EXAMPLEService of process requires a defendant to answer within a certain number of days; an agent’s failure to communicate to the principal that a summons has been served may bar the principal’s right to defend a lawsuit.
The imputation to the principal of knowledge possessed by the agent is strict: Even where the agent is acting adversely to the principal’s interests, such as by trying to defraud his employer, a third party may still rely on notification to the agent, unless the third party knows the agent is acting adversely.
2h. Shop Rights Doctrine
To understand this duty, consider the following case.
CASE STUDY: Grip Nut Co. v. Sharp
In this case, Sharp made a deal with Grip Nut Company that in return for a salary and bonuses as company president, he would assign to the company any inventions he made. When the five-year employment contract expired, Sharp continued to serve as chief executive officer, but no new contract was negotiated concerning either pay or rights to inventions.
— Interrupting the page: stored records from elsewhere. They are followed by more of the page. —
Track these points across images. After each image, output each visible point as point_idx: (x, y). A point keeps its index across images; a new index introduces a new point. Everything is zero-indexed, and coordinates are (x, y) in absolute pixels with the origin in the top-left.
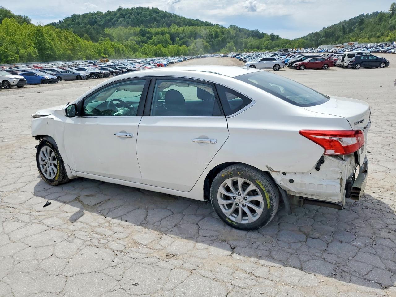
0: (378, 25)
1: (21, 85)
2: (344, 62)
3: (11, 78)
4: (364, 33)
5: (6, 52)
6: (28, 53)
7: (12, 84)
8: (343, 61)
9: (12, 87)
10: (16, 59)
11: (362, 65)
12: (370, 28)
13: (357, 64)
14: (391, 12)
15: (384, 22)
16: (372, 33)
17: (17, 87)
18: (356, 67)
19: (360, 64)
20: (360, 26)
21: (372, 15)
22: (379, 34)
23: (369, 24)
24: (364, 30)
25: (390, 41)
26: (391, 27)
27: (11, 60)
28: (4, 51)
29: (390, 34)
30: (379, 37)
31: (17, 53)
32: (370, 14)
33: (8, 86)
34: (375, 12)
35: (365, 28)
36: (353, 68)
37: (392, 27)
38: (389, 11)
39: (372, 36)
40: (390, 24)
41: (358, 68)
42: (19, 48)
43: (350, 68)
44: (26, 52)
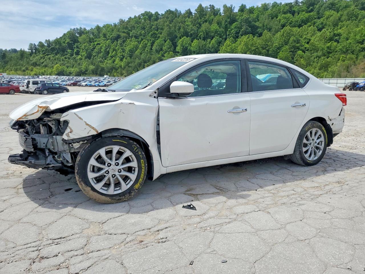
0: (21, 61)
2: (30, 88)
4: (9, 66)
8: (28, 87)
11: (49, 91)
12: (13, 62)
13: (44, 90)
14: (30, 51)
15: (25, 59)
16: (17, 67)
18: (44, 93)
19: (47, 90)
20: (4, 60)
21: (10, 51)
22: (24, 68)
23: (12, 59)
24: (9, 64)
25: (36, 75)
26: (33, 63)
29: (35, 69)
30: (24, 71)
32: (8, 50)
34: (13, 49)
35: (9, 62)
36: (41, 94)
37: (35, 64)
38: (28, 49)
39: (18, 70)
40: (32, 60)
41: (46, 94)
43: (37, 93)
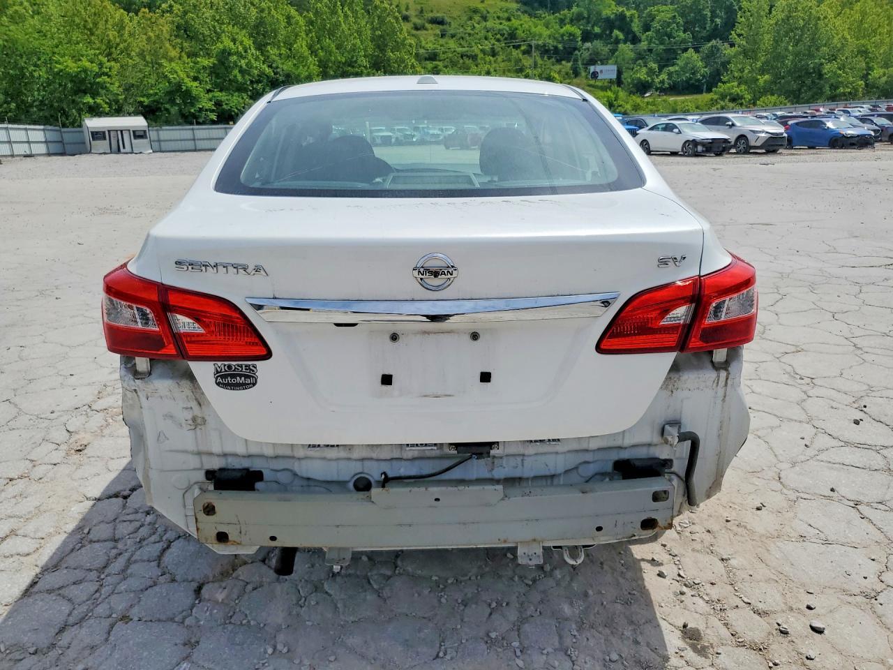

During the next ten years, Sharp invented a number of new products and developed new machinery to manufacture them; patent rights went to the company. However, he made one invention with two other employees and they assigned the patent to him. A third employee invented a safety device and also assigned the patent to Sharp. At one time, Sharp’s son invented a leakproof bolt and a process to manufacture it; these, too, were assigned to Sharp. These inventions were developed in the company’s plants at its expense.
When Sharp died, his family claimed the rights to the inventions on which Sharp held assignments and sued the company, which used the inventions, for patent infringement. The family reasoned that after the expiration of the employment contract, Sharp was employed only in a managerial capacity, not as an inventor. The court disagreed and invoked the shop rights doctrine, under which an invention “developed and perfected in [a] plant with its time, materials, and appliances, and wholly at its expense” may be used by the company without payment of royalties: “Because the servant uses his master’s time, facilities and materials to attain a concrete result, the employer is entitled to use that which embodies his own property and to duplicate it as often as he may find occasion to employ similar appliances in his business.” The company would have been given complete ownership of the patents had there been an express or implied (e.g., the employee is hired to make inventions) contract to this effect between Sharp and the company.
Grip Nut Co. v. Sharp, 150 F.2d 192 (7th Cir. 1945).
The principal owes the agent duties in contract, tort, and - statutorily - workers’ compensation law.
The fiduciary relationship of agent to principal does not run in reverse— that is, the principal is not the agent’s fiduciary. Nevertheless, the principal has a number of contractually related obligations toward his agent.
3a. General Contract Duties
In general, the principal has the right to control the agent’s actions even where the principal has agreed not to interfere with the agent’s work, although if this breaches the agency contract, the agent may have remedies available for the breach, per the Restatement (Third) of Agency, Section 1.01, Comment f, 1. The principal is allowed, however, to compete with the agent unless the agreement specifically prohibits it.
The principal has a duty to inform his agent of risks of physical harm or pecuniary loss that inhere in the agent’s performance of assigned tasks.
EXAMPLEFailure to warn an agent that travel in a particular neighborhood required by the job may be dangerous (a fact unknown to the agent but known to the principal) could under common law subject the principal to a suit for damages if the agent is injured while in the neighborhood performing her job.
A principal is obliged to render accounts of monies due to agents; a principal’s obligation to do so depends on a variety of factors, including the degree of independence of the agent, the method of compensation, and the customs of the particular business.
An agent’s reputation is no less valuable than a principal’s, and an agent is under no obligation to continue working for one who sullies it.